Tips and Best Practices

Start with an example config from the examples/ directory in the Axolotl repo — they’re tested and model-specific.
sample_packing: true can double throughput for instruction datasets with short sequences; disable for very long sequences.
train_on_inputs: false is critical for instruction tuning — you only want loss on the assistant’s responses.
lora_target_linear: true is a shortcut to apply LoRA to all linear layers; more thorough than listing modules manually.
Preprocess first with axolotl preprocess config.yaml to catch dataset issues before committing GPU time to training.
dataset_prepared_path caches tokenized data; delete this directory when changing dataset config or sequence length.
Gradient checkpointing is essential for large models — set gradient_checkpointing: true to trade compute for memory.

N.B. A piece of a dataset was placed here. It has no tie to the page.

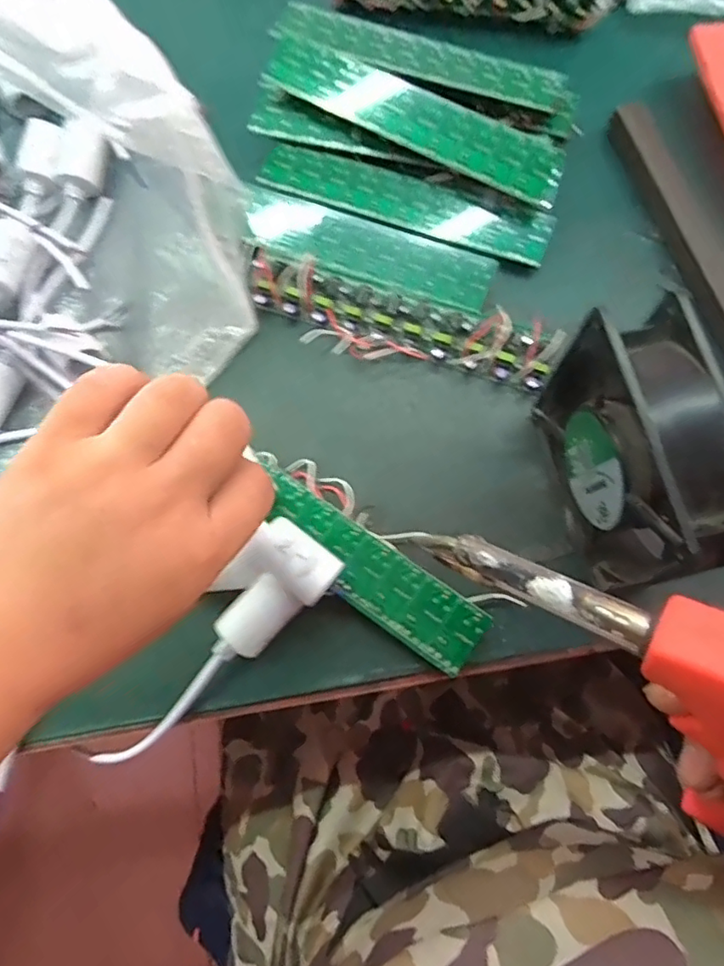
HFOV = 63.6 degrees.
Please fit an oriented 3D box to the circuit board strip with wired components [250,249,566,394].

Use wandb_project or mlflow_experiment_name to track metrics; raw log files are hard to interpret.
bf16: true is preferred over fp16 on Ampere+ GPUs (A100, RTX 30xx/40xx series) for stability.
Check loss curves — loss should steadily decrease; spikes often mean learning rate is too high or data has formatting issues.